* _Document text_:
##########

As her latest criminological adventure begins, it’s 31st August 1939 and, while the rest of the country prepares for war, Josephine is concentrating on spending a few quiet days at her cottage in the Suffolk village of Polstead with lover Marta Fox before the actress has to depart for Hollywood and the opportunity to work on a film with Alfred Hitchcock. She’s not able to fully escape the chaos caused by the upcoming conflict, however, as she and Marta are roped into helping Hilary Lampton, the local vicar’s wife, organise the horde of children who have been evacuated from London to the apparent safety of the countryside.

The children’s arrival in the village is fraught and, as far more turn up than were expected, Josephine and Marta agree to temporarily house a young boy named Noah, while his five-year-old sister Betty is sent to stay with the eccentric Herron siblings—elderly sisters Lillian and Florrie and their cosseted brother Edmund—at the stately Black Bryony. Although the majority of the villagers sincerely want to help the evacuees, some are definitely after cheap labour to work on their farms, whereas others have something of a shopping list when it comes to who they are willing to accept into their homes. Upson does a sterling job of elucidating the trauma of the experience for both the children and the parents they have to leave behind.

As the children begin to settle into their temporary homes, attention in Polstead turns to the annual village fete, which is another thing that Josephine finds herself coerced into helping with—in this case, she’s to be responsible for judging the various baking and prize vegetable competitions held during the fete. She has to pass up that honour though when word gets around that a local girl, five-year-old Annie Ridley, has gone missing, having last been seen sometime the preceding evening heading to her grandmother’s house due to her parents being preoccupied with making arrangements for their evacuees. A cloud of deep concern and suspicion quickly descends and the villagers break away from the fete to search for the missing girl.

##########

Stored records

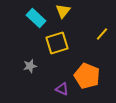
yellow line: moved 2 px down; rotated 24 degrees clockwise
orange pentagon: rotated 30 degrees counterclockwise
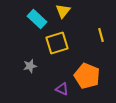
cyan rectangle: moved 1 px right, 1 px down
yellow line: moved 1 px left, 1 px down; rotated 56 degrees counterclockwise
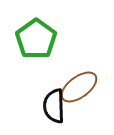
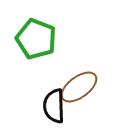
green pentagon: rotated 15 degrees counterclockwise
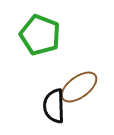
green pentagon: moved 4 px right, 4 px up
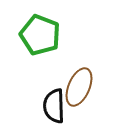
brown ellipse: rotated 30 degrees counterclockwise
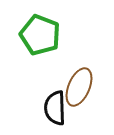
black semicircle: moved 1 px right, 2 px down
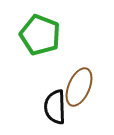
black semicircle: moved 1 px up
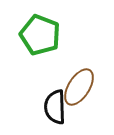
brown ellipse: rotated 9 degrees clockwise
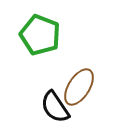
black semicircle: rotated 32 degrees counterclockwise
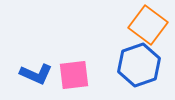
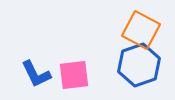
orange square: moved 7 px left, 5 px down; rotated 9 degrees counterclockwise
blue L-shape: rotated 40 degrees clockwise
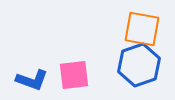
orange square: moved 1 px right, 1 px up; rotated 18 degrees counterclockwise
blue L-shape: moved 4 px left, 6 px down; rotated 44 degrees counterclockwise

##########

* _Instructions_:
• a. In the passage about the Polstead evacuees, with whom is Betty sent to stay?
• b. Return the rows verbatim, from the line that contains "orange square: moved 7" through the end of the rows, both ends included, and leave the pictures out of your answer.

* _Task-by-task results_:
• a. She is sent to stay with the eccentric Herron siblings, Lillian, Florrie and Edmund, at Black Bryony.

• b.
orange square: moved 7 px left, 5 px down; rotated 9 degrees counterclockwise
blue L-shape: rotated 40 degrees clockwise
orange square: moved 1 px right, 1 px up; rotated 18 degrees counterclockwise
blue L-shape: moved 4 px left, 6 px down; rotated 44 degrees counterclockwise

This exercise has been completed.